The draft bill on limited liability partnerships seems unlikely to make it to first reading in this parliamentary session, and this will be very disappointing for a number of firms.
But, as it stands, the draft bill shows a lack of understanding of regulated professions. Indeed, the bill’s draftsmen seem to think that regulation alone will satisfy creditors. This is woolly and shows a fundamental misunderstanding of the issue.
Accountants are only regulated in respect to auditing, financial services and insolvency. So is it correct to assume the professions should only have limited liability in respect of the regulated parts of their work?
On the other hand, if professions are allowed to bring unregulated activities into the limited liability partnership, then the issue of restricting entry to this ‘club’ to those who are regulated becomes a nonsense.
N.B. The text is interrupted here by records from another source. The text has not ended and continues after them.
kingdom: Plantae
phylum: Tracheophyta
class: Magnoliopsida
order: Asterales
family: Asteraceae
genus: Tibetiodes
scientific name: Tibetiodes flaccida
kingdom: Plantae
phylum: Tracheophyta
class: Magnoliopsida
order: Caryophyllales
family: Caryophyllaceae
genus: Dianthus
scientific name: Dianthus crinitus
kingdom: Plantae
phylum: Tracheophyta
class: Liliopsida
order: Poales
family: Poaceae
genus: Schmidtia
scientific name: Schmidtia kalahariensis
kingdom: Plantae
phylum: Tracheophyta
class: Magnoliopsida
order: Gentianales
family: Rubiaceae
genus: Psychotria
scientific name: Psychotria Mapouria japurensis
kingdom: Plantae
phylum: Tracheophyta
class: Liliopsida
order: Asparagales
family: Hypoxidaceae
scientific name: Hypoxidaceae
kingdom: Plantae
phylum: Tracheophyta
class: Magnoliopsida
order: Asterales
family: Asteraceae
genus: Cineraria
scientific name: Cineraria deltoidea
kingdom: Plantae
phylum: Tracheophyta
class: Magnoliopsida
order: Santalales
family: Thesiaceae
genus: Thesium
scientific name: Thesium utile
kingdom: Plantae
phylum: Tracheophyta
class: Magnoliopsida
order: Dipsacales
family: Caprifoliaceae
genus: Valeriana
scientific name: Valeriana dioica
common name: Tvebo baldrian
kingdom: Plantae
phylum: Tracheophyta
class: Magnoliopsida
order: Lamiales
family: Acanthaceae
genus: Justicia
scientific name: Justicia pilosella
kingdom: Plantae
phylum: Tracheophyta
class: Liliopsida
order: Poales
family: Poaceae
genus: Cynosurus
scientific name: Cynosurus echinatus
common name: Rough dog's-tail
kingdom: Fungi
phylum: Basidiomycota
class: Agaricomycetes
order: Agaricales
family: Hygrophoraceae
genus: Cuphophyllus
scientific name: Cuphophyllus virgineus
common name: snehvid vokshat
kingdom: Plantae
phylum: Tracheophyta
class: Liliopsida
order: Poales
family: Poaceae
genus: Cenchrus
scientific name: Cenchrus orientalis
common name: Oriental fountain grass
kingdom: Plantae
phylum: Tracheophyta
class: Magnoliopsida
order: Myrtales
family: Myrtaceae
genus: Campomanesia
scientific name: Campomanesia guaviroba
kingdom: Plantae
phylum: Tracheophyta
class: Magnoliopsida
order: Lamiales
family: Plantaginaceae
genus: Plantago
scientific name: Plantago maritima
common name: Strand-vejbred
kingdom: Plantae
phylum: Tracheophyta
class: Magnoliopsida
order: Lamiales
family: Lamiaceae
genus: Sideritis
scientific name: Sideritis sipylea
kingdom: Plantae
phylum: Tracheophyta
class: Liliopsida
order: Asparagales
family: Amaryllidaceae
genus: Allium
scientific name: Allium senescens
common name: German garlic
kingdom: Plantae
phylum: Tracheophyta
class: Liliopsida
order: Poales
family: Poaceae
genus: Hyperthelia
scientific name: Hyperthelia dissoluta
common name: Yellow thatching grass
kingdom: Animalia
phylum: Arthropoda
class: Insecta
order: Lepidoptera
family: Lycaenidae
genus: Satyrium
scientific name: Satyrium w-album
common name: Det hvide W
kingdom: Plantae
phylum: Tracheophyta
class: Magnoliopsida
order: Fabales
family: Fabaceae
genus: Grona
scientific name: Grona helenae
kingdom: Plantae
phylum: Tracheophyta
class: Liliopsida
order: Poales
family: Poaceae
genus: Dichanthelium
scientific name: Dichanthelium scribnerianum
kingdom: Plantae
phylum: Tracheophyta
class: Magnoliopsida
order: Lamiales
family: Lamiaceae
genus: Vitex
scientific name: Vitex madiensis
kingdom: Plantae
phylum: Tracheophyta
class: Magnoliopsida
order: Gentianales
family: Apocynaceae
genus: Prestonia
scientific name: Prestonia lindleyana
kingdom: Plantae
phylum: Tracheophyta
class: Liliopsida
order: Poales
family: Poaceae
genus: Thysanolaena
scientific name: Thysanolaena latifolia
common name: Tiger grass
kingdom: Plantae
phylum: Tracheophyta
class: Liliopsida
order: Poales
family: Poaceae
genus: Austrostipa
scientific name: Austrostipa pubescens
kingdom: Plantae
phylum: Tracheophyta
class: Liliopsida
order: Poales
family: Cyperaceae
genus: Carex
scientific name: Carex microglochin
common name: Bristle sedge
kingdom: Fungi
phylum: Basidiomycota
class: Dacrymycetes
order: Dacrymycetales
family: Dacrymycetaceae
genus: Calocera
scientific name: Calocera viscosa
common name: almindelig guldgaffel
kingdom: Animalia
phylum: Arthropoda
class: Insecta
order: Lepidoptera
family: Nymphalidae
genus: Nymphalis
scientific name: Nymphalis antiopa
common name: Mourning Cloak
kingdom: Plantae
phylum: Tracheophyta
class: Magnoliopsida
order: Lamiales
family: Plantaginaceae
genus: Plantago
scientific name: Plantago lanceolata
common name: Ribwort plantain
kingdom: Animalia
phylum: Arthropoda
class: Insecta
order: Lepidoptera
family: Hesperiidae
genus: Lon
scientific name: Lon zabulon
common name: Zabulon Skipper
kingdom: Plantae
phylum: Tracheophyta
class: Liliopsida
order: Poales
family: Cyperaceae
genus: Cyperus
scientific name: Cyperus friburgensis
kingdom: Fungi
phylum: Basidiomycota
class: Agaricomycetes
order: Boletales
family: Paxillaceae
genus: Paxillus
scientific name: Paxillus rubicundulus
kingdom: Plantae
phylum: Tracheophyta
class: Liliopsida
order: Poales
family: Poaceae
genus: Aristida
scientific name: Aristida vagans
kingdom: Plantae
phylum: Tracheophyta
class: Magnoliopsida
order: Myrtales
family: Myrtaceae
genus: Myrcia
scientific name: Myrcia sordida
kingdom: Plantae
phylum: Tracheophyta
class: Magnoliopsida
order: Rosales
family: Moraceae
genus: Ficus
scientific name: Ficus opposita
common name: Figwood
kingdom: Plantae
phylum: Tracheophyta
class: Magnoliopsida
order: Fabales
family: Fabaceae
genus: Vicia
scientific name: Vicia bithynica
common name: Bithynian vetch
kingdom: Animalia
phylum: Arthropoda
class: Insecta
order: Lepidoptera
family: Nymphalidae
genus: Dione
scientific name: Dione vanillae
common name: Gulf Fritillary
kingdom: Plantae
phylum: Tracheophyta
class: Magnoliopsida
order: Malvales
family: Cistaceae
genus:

The next level of misunderstanding involves monitoring of a profession’s enforcement and compliance with its rules. Very few professions have the resources to undertake this activity. Indeed, in accountancy, even the JMU is limited in its remit to the aspects of a firm’s business which have an impact on auditing and not taxation and other services. So what is the logic here? What does regulation achieve?
Moreover, how can the JMU’s work give any assurance to creditors about the financial well-being of a firm? This applies as much to non-client, third-party creditors such as banks as it does to, say, audit clients who want to know that their auditors can foot any legal bill following action brought against them. To say that a profession is more suitable for LLP status because it is regulated is to misunderstand the nature of the exposure of non-client, third-party creditors.
There is no logic in restricting LLP status to regulated areas of work: there is Big Five expediency at work here. Also, the status of practices already incorporated will become anomalous if this bill does eventually go through.
The draftsmen need to step back and start all over again, with a rational examination of the nature of liability and the potential business risk.
Witold Sawin is a partner at chartered accountants Cooper Lancaster Brewers.